A decent earnings report helped overcome a troubled global macro outlook. Ad revenues came in better-than-expected, but a quickly weakening consumer will remain a big concern. Boeing Headline misses, but better-than-expected cash flow numbers were positive for shares. Getting the 787 back into production and for the 737 Max certified for China. Meta later today. Wall Street is hoping for Meta to be a value play here as it struggles to hold onto the title of being a mega-cap tech stock.
Crude prices rallied after US inventories posted a larger-than-expected draw and on dwindling expectations for a revival of the Iran nuclear deal. Oil would have rallied more if expectations weren’t so high for Saudi Arabia to raise September prices to Asian buyers. Any risk of demand destruction will prevent oil from mustering up a major rally. Oil looks like it is heading for back-to-back monthly price declines.
White House Middle East coordinator Brett McGurk reportedly said it’s “highly unlikely” that the 2015 nuclear deal with Iran will be revived in the near future.
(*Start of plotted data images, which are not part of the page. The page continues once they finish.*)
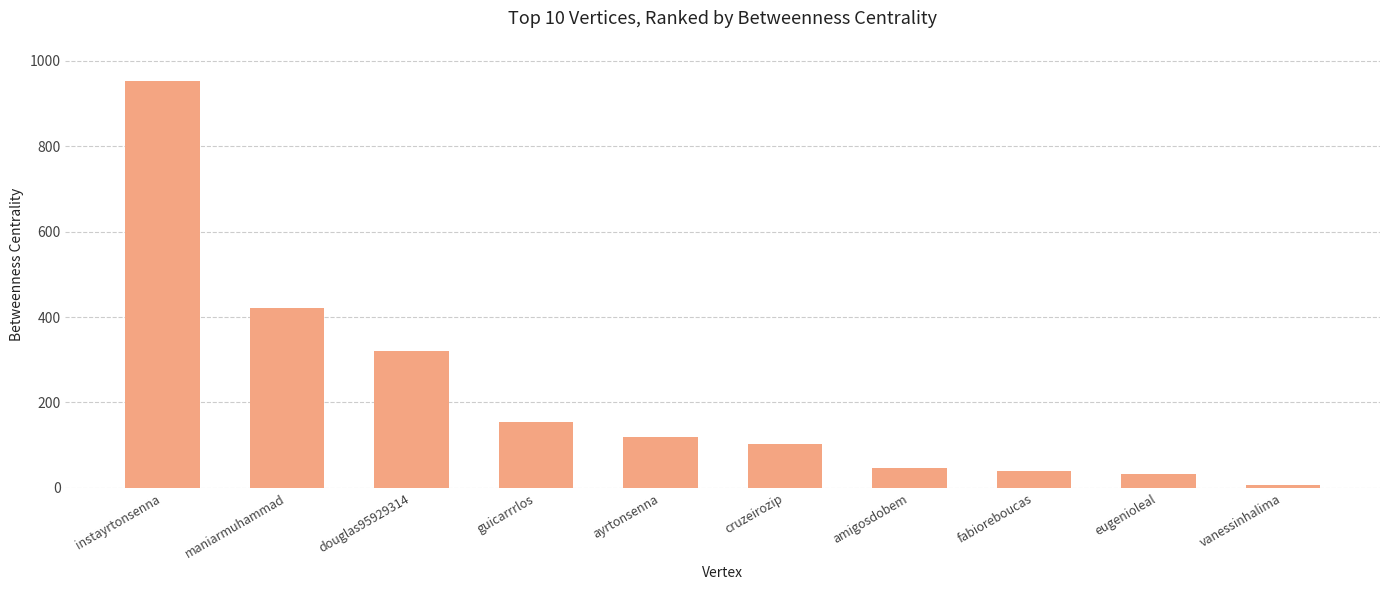

What is the difference between the maximum and minimum values?

943.9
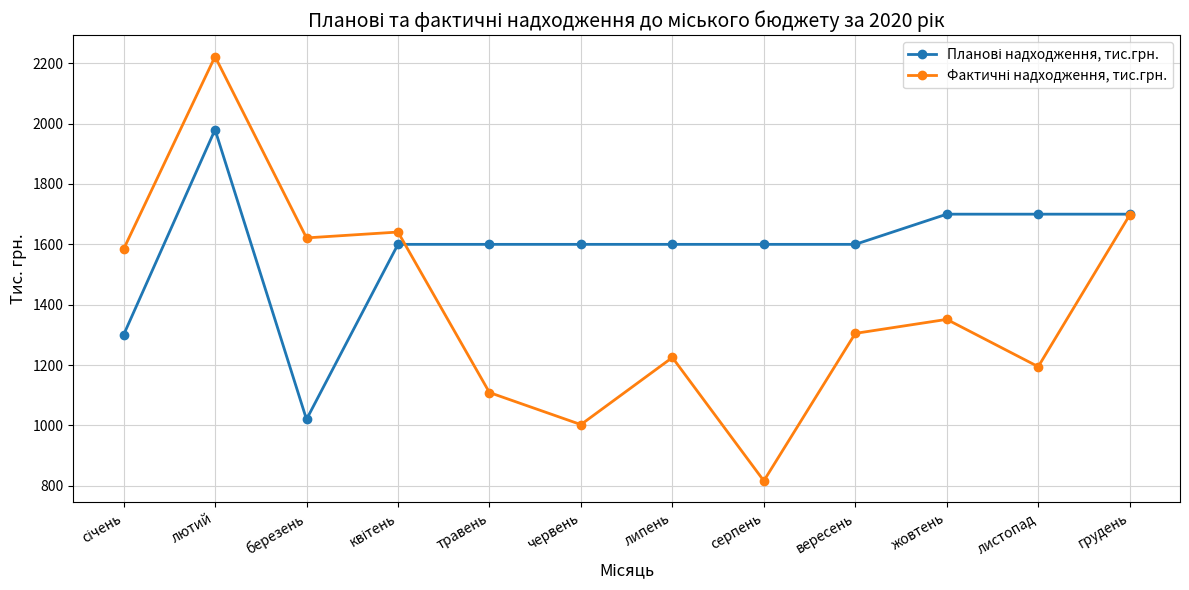

What is the label of the 6th point from the right?

липень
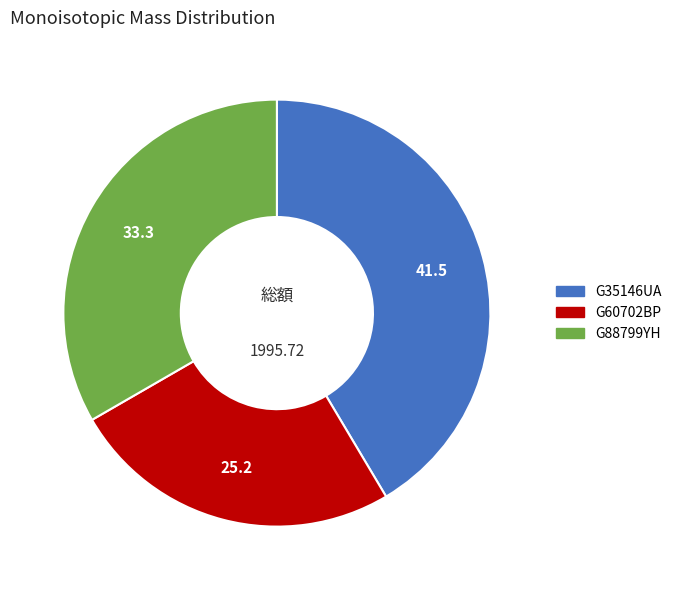

True or false: G60702BP accounts for 25% of the total.

True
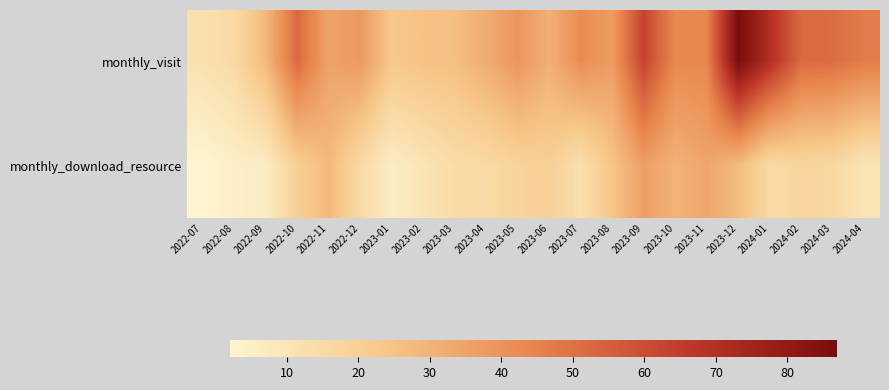

Reading left to right, what are all the values shown in this chart?

monthly_visit: 2022-07=12	2022-08=15	2022-09=28	2022-10=52	2022-11=35	2022-12=38	2023-01=23	2023-02=25	2023-03=26	2023-04=32	2023-05=39	2023-06=31	2023-07=42	2023-08=37	2023-09=63	2023-10=43	2023-11=44	2023-12=87	2024-01=70	2024-02=52	2024-03=51	2024-04=47
monthly_download_resource: 2022-07=2	2022-08=5	2022-09=6	2022-10=20	2022-11=28	2022-12=15	2023-01=6	2023-02=10	2023-03=14	2023-04=15	2023-05=18	2023-06=20	2023-07=12	2023-08=24	2023-09=36	2023-10=30	2023-11=34	2023-12=27	2024-01=15	2024-02=17	2024-03=16	2024-04=10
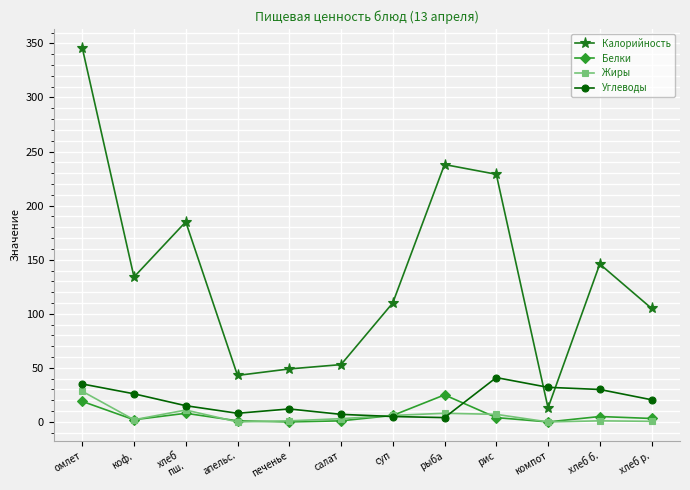

How many categories are shown in the chart?

12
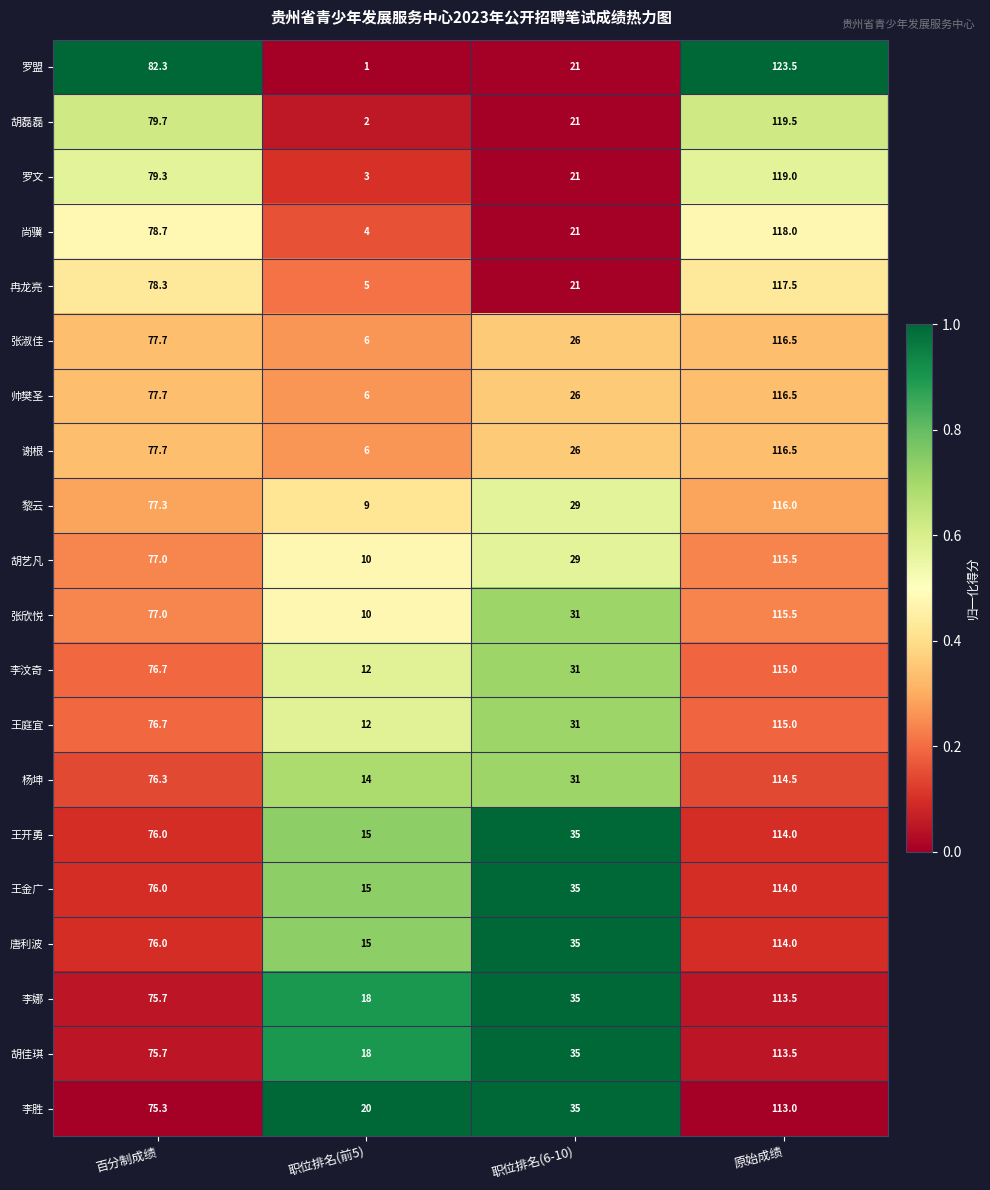

True or false: 李汶奇 has a value of 18.9 at 百分制成绩.

False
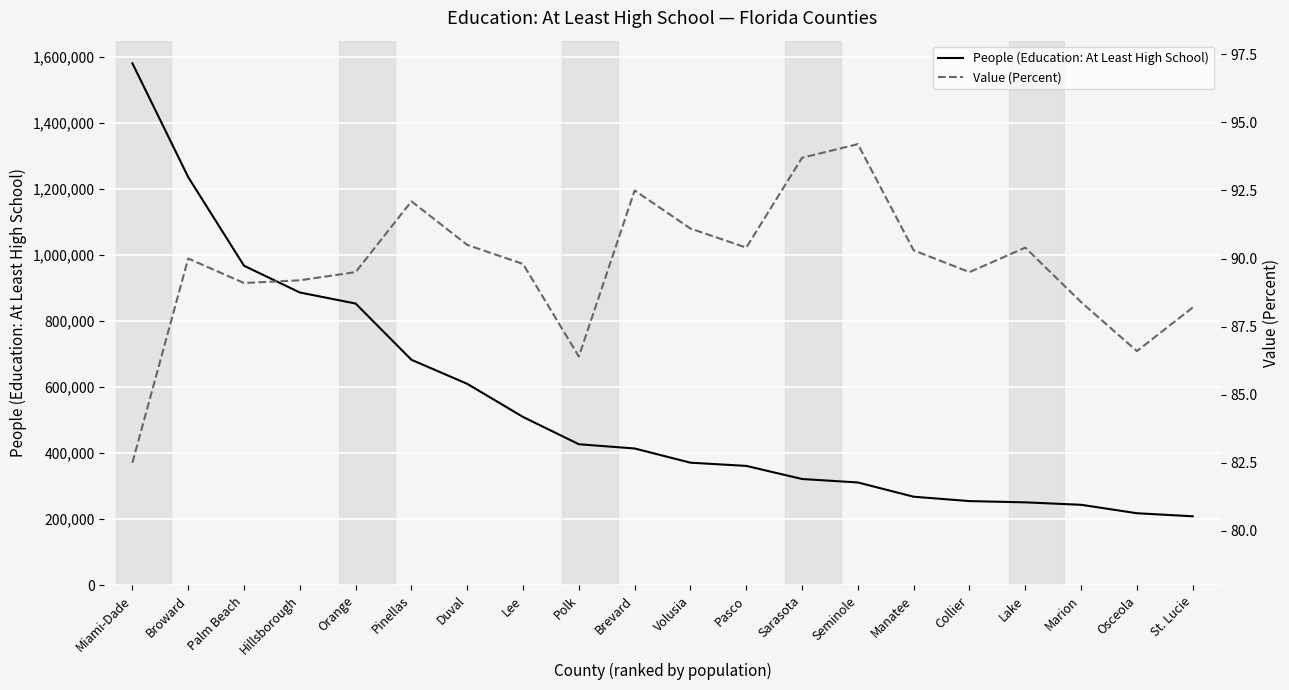

What value does the People (Education: At Least High School) series have at Orange?

853611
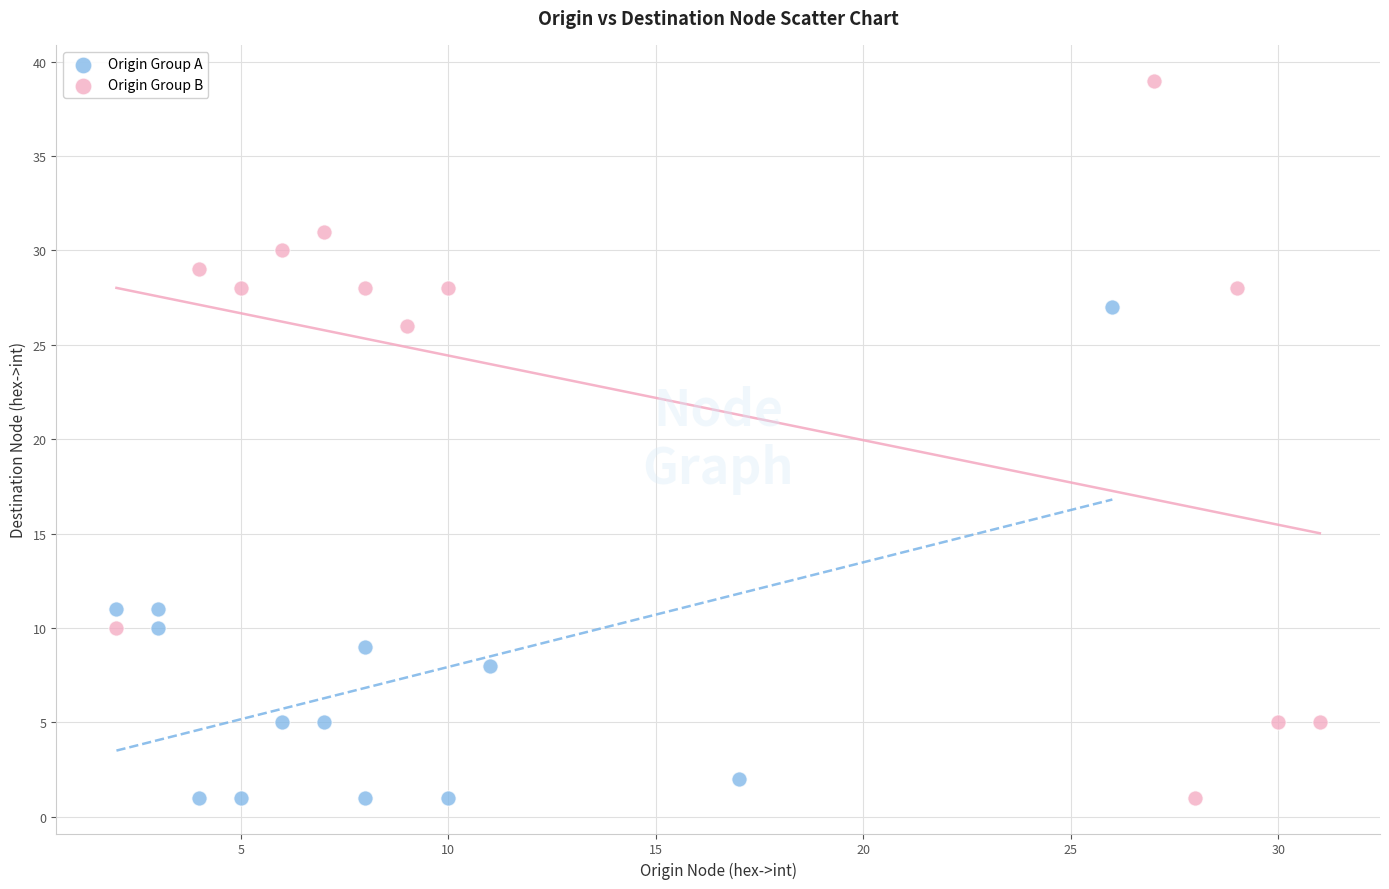

Which series has the widest spread of Y values?

Origin Group B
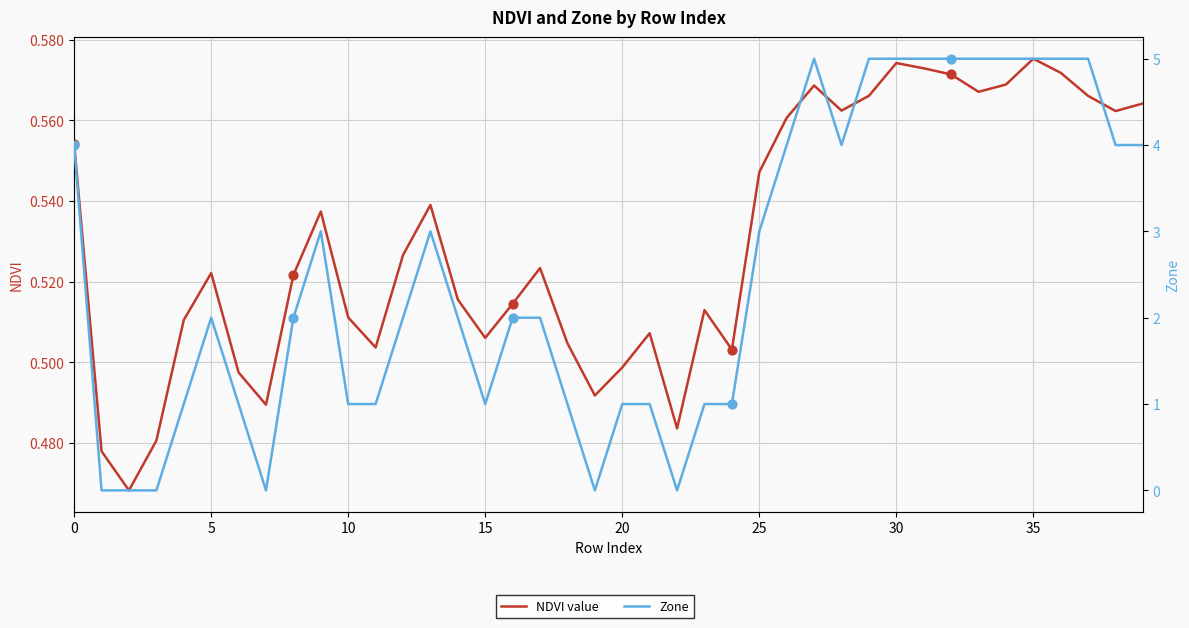

Is the value of Zone at 23 greater than the value of NDVI value at 10?

Yes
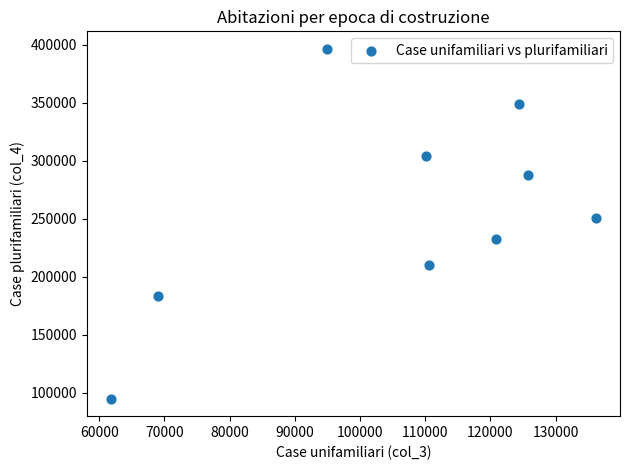

What Y value in the scatter plot is closest to 245783?

250845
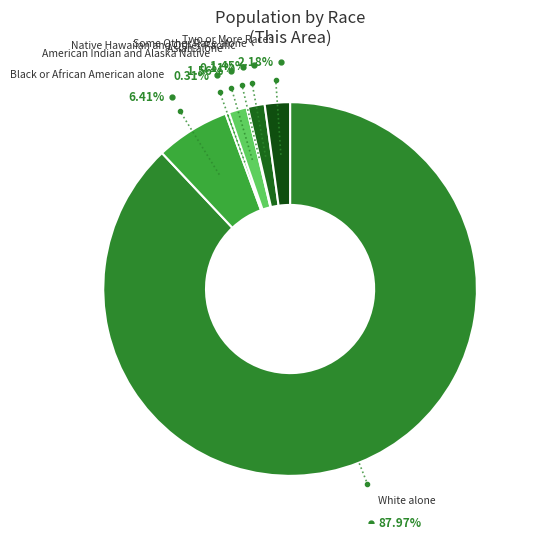

To the nearest percent, what is the difference between the Some Other Race alone and White alone slice percentages?

87%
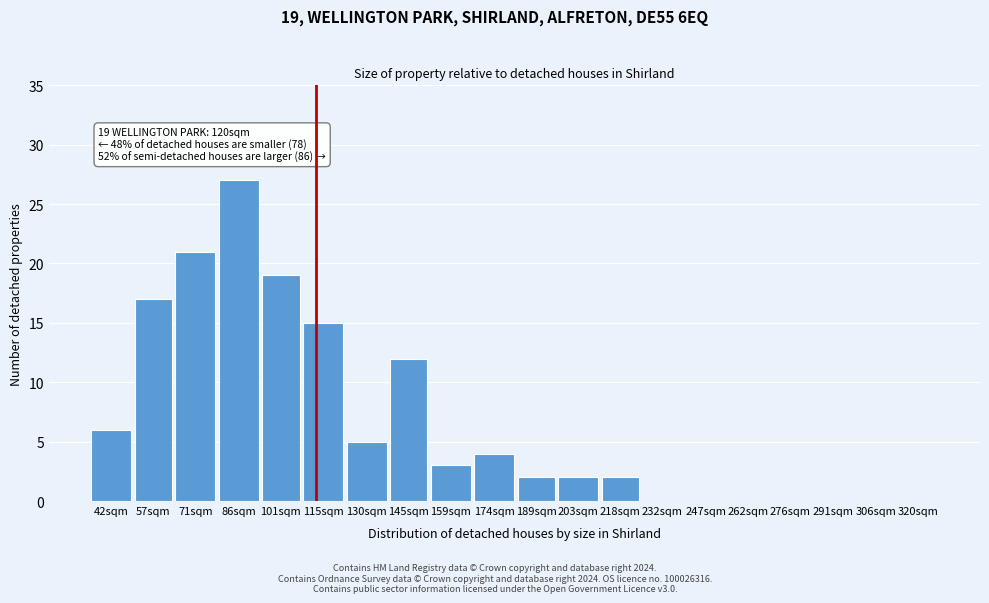

Reading left to right, list all the values displayed in this chart.

42sqm=6	57sqm=17	71sqm=21	86sqm=27	101sqm=19	115sqm=15	130sqm=5	145sqm=12	159sqm=3	174sqm=4	189sqm=2	203sqm=2	218sqm=2	232sqm=0	247sqm=0	262sqm=0	276sqm=0	291sqm=0	306sqm=0	320sqm=0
The oil inventory report mostly confirmed how tight the oil market is and will likely remain. US production rallied above the 12 million bpd level, but that was offset by record crude exports and improving gasoline demand. US production rose 200k bpd to 12.1 million bpd, which is the highest level since April 2020.
Oil held onto earlier gains after the FOMC statement highlighted a weakening economy as spending and production have softened. It looks like the Fed is locked into delivering more rate hikes and that will continue to weigh on economic activity and lead to softer crude demand going forward.
Today was a big day for gold. This FOMC decision should help convince much of Wall Street that a peak in Treasury yields (10-year) is in place. The Fed remains committed to fighting inflation and the market is getting very close to pricing in peak tightening.
Gold looks like it could continue to stabilize now that Wall Street is starting to become convinced that we might only need to see three more FOMC rate hikes before they are done. Until inflation shows further signs of easing, gold will struggle to deliver a major breakout higher.
It has been over a week since my call that ‘crypto winter’ could be over, and the criticism is starting to ease. With a good part of Wall Street still expecting a retest of the June stock market lows, it seems difficult to envision a different fate for crypto, but that could be possible.
Given the outperformance by the tech stocks, it should not come as a surprise that crypto has been stabilizing. The crypto trade could be evolving here as a peak in yields seems like it is in place. The news cycle has not really been positive for crypto markets (Thank you Coinbase and growing risk a harsher regulation), but if prices can continue to hover above the USD 20,000 level, that might be enough to dissuade the sellers.
The FOMC decision provided optimism that the end of tightening is in sight and that triggered a nice rally for risky assets that helped elevate cryptos.